Recorded data
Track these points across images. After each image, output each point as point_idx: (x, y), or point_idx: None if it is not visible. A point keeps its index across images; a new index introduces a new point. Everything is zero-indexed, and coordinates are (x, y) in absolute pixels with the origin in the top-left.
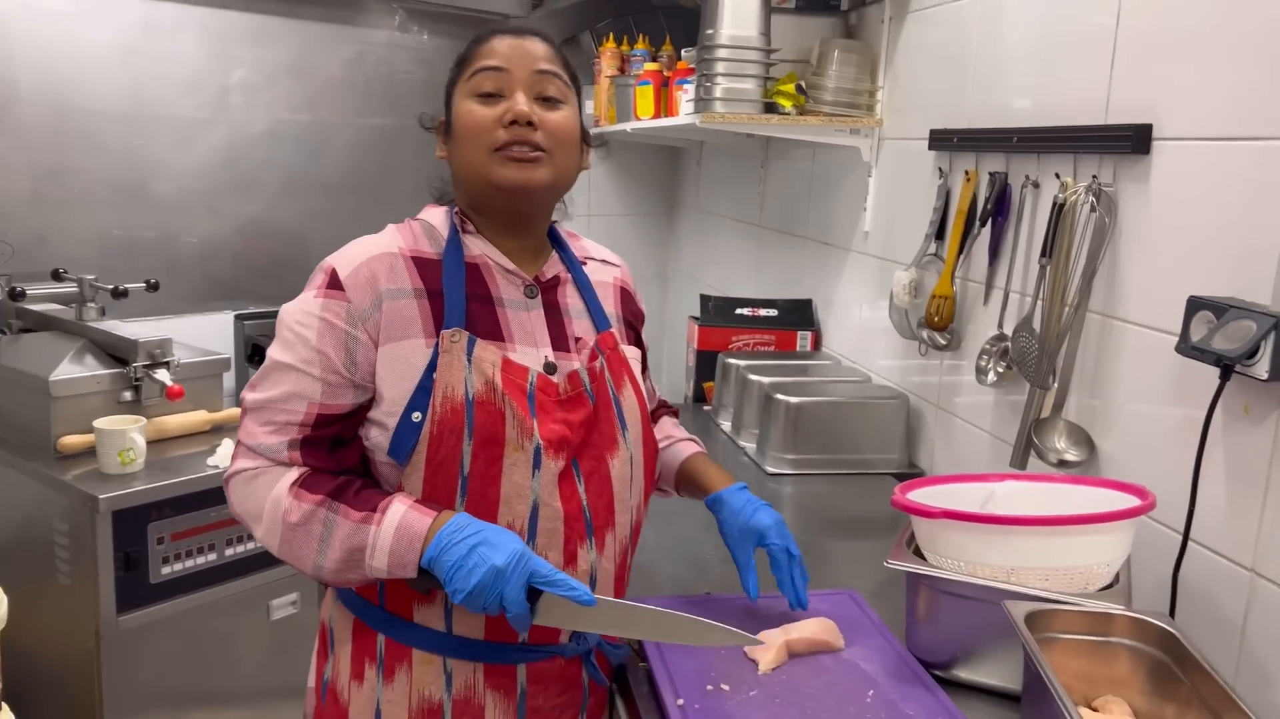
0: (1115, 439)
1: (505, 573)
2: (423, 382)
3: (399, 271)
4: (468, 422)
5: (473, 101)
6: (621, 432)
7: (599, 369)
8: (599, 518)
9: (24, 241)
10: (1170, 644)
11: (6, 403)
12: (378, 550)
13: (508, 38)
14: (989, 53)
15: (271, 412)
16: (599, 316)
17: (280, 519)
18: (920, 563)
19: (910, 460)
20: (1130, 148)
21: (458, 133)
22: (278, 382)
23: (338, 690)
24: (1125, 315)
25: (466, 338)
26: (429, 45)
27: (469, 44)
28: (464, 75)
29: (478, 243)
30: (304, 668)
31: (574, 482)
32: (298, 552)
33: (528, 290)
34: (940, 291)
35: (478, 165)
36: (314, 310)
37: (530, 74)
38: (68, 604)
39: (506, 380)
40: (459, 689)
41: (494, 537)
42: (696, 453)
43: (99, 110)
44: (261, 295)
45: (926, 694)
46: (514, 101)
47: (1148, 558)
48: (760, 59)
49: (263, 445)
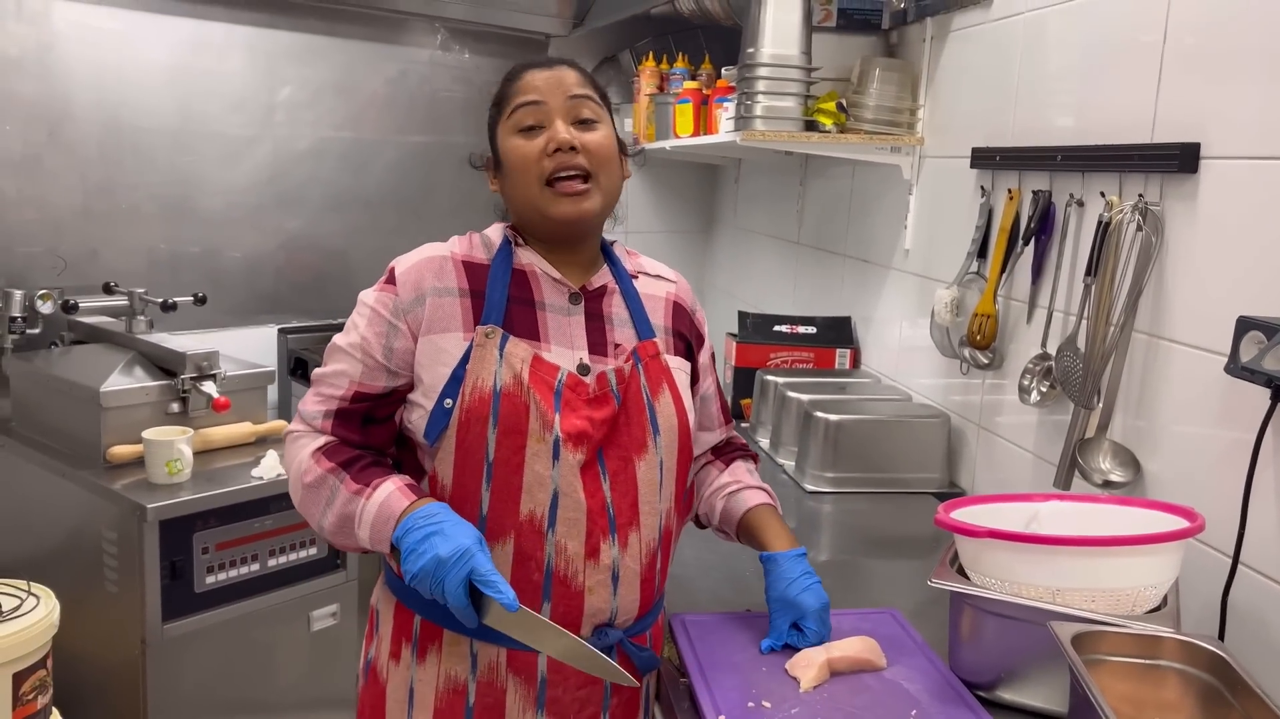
0: (1162, 460)
1: (446, 564)
2: (456, 371)
3: (447, 272)
4: (493, 411)
5: (517, 137)
6: (653, 435)
7: (628, 372)
8: (623, 515)
9: (76, 255)
10: (1221, 668)
11: (58, 413)
12: (362, 522)
13: (539, 72)
14: (1032, 71)
15: (322, 384)
16: (643, 325)
17: (300, 478)
18: (965, 582)
19: (951, 480)
20: (1177, 166)
21: (507, 168)
22: (333, 359)
23: (378, 669)
24: (1172, 335)
25: (500, 334)
26: (470, 64)
27: (503, 84)
28: (504, 114)
29: (528, 253)
30: (344, 680)
31: (598, 477)
32: (308, 509)
33: (571, 298)
34: (982, 310)
35: (531, 198)
36: (369, 301)
37: (565, 101)
38: (115, 612)
39: (534, 376)
40: (483, 671)
41: (451, 529)
42: (763, 504)
43: (149, 127)
44: (304, 310)
45: (970, 715)
46: (554, 130)
47: (1195, 581)
48: (801, 77)
49: (307, 412)
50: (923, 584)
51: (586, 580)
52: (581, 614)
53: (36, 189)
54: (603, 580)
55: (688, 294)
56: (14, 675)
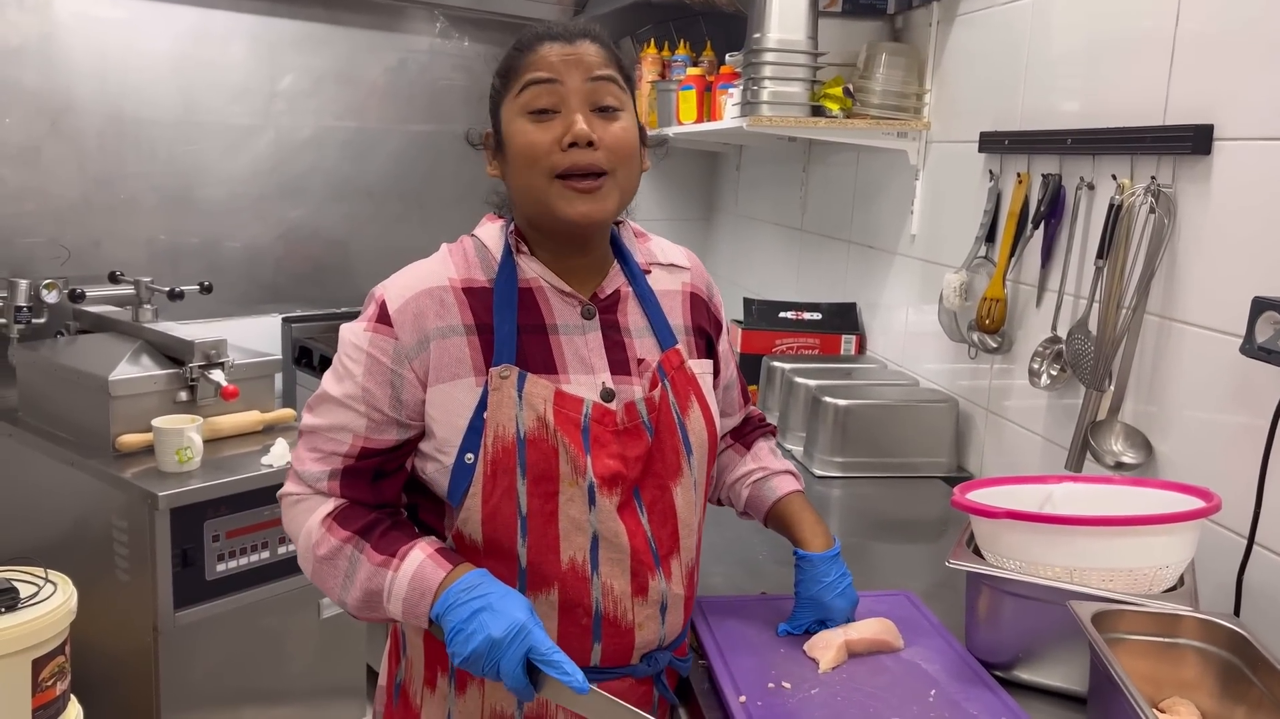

# ASSIGNMENT:
Copy all of the entries verbatim, leaving out any pictures they contain.

# SOLVED EXERCISE:
Track these points across images. After each image, output each point as point_idx: (x, y), or point_idx: None if it is not visible. A point keeps its index across images; a new index introduces a new point. Everything is zero-indexed, and coordinates are (x, y) in absolute pixels with the origin in the top-left.
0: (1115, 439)
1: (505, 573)
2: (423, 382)
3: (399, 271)
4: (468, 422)
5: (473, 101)
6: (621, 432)
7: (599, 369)
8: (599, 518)
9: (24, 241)
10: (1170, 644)
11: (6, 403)
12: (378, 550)
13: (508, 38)
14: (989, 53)
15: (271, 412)
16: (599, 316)
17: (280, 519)
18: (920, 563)
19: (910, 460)
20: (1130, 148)
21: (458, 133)
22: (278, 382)
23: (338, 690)
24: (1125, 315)
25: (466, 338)
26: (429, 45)
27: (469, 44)
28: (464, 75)
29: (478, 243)
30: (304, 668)
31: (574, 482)
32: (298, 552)
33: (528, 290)
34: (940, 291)
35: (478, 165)
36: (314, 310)
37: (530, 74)
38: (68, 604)
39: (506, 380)
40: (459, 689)
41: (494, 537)
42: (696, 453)
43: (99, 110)
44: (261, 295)
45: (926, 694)
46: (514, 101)
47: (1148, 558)
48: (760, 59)
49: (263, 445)
0: (1162, 460)
1: (446, 564)
2: (456, 371)
3: (447, 272)
4: (493, 411)
5: (517, 137)
6: (653, 435)
7: (628, 372)
8: (623, 515)
9: (76, 255)
10: (1221, 668)
11: (58, 413)
12: (362, 522)
13: (539, 72)
14: (1032, 71)
15: (322, 384)
16: (643, 325)
17: (300, 478)
18: (965, 582)
19: (951, 480)
20: (1177, 166)
21: (507, 168)
22: (333, 359)
23: (378, 669)
24: (1172, 335)
25: (500, 334)
26: (470, 64)
27: (503, 84)
28: (504, 114)
29: (528, 253)
30: (344, 680)
31: (598, 477)
32: (308, 509)
33: (571, 298)
34: (982, 310)
35: (531, 198)
36: (369, 301)
37: (565, 101)
38: (115, 612)
39: (534, 376)
40: (483, 671)
41: (451, 529)
42: (763, 504)
43: (149, 127)
44: (304, 310)
45: (970, 715)
46: (554, 130)
47: (1195, 581)
48: (801, 77)
49: (307, 412)
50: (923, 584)
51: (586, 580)
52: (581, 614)
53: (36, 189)
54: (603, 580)
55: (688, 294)
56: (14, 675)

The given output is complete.